In prepared remarks at the Piper Sandler Global Exchange & Fintech Conference on June 8, SEC Chairman Gary Gensler elaborated on the ongoing regulatory issues surrounding the cryptocurrency industry, arguing that the crypto community’s help in terms of “clarity of the regulations” has insufficient merit and the enforcement of his agency defended actions.
Gensler said he was straightforward in his approach, again rejecting the idea that existing securities laws are inadequate to regulate digital assets.
“Congress’s purpose in enacting the securities laws was to regulate investments in whatever form they are made and whatever name they are called,” Gensler said, citing Judge Thurgood Marshall’s decision in the case of the Supreme Court. Citing Reves Supreme Court.
“Congress included a long list of over 30 items in the definition of a security,” he continued, “including the term ‘investment contract’.” He cited the Supreme Court’s flexibility in defining a security SEC v WJ Howey Co.: “It embodies a flexible rather than a static principle, one that can adapt to the myriad and variable schemes devised by those who want to use other people’s money with the promise of profit.”
He also refuted arguments that 1930s securities law could not include blockchain technology:
“Satoshi Nakamoto’s innovation spurred the development of crypto assets and the underlying blockchain ledger technology. Regardless of the ledger used, be it a spreadsheet, database or blockchain technology, when investors put their money at risk, it is the economic reality of the investment that matters.
‘Economic reality’
Gensler stressed in his speech that the language used to label an investment contract does not change what it essentially is. “In decades of cases,” he said, “the Supreme Court has made it clear that a product’s economic reality — not its labels — determines whether it is a security under securities laws.”
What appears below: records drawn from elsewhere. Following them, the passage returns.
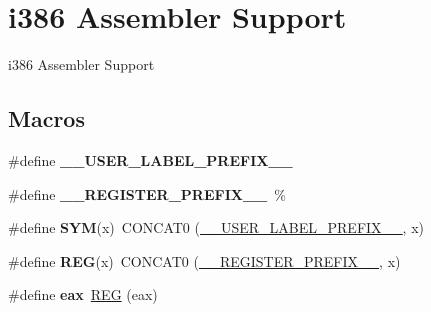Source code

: \hypertarget{group__RTEMSScoreCPUi386ASM}{}\section{i386 Assembler Support}
\label{group__RTEMSScoreCPUi386ASM}


i386 Assembler Support  


\subsection*{Macros}
\begin{DoxyCompactItemize}
\item 
\mbox{\label{group__RTEMSScoreCPUi386ASM_gaff6bf0ff0fa3b5cbd23a8ae1131c87a9}} 
\#define {\bfseries \+\_\+\+\_\+\+U\+S\+E\+R\+\_\+\+L\+A\+B\+E\+L\+\_\+\+P\+R\+E\+F\+I\+X\+\_\+\+\_\+}
\item 
\mbox{\label{group__RTEMSScoreCPUi386ASM_ga08d4062230ffc8494f4be4f6447497e4}} 
\#define {\bfseries \+\_\+\+\_\+\+R\+E\+G\+I\+S\+T\+E\+R\+\_\+\+P\+R\+E\+F\+I\+X\+\_\+\+\_\+}~\%
\item 
\mbox{\label{group__RTEMSScoreCPUi386ASM_gafe05d428a5f345f51fb591debb815325}} 
\#define {\bfseries S\+YM}(x)~C\+O\+N\+C\+A\+T0 (\mbox{\hyperlink{group__RTEMSScoreCPUx86-64ASM_gaff6bf0ff0fa3b5cbd23a8ae1131c87a9}{\+\_\+\+\_\+\+U\+S\+E\+R\+\_\+\+L\+A\+B\+E\+L\+\_\+\+P\+R\+E\+F\+I\+X\+\_\+\+\_\+}}, x)
\item 
\mbox{\label{group__RTEMSScoreCPUi386ASM_gacee196421e9a06f7700bb3064b13b37a}} 
\#define {\bfseries R\+EG}(x)~C\+O\+N\+C\+A\+T0 (\mbox{\hyperlink{group__RTEMSScoreCPUV850ASM_ga08d4062230ffc8494f4be4f6447497e4}{\+\_\+\+\_\+\+R\+E\+G\+I\+S\+T\+E\+R\+\_\+\+P\+R\+E\+F\+I\+X\+\_\+\+\_\+}}, x)
\item 
\mbox{\label{group__RTEMSScoreCPUi386ASM_ga0cd33b56f758e32091005e241266d0cf}} 
\#define {\bfseries eax}~\mbox{\hyperlink{group__RTEMSScoreCPUx86-64ASM_gacee196421e9a06f7700bb3064b13b37a}{R\+EG}} (eax)
\item 
\mbox{\label{group__RTEMSScoreCPUi386ASM_ga77ad1d1f6218e5e03a3183da0669177b}} 

\end{DoxyCompactItemize}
Gensler addressed claims of “fair notice” and warned against the disingenuous tactics employed by some crypto market participants. He stated: “If crypto asset market participants say on Twitter or TV that they have not ‘correctly’ pointed out that their behavior could be illegal, don’t believe that. They may have made a calculated economic decision to view the risk of enforcement as the cost of doing business.
Still, the SEC chairman’s speech left room for a crypto sector to be compliant with US law, arguing against the idea that compliance was “not possible” under the existing rules:
“I do not agree with the idea – and recent history disproves it – that compliance by crypto intermediaries is not possible. I recognize – and again, think it’s appropriate – that it takes work. It’s not just a matter of “paying lip service to [the] desire to comply with applicable laws “or looking for some meetings with the SEC in which you are not willing to make the changes necessary to comply with securities laws.”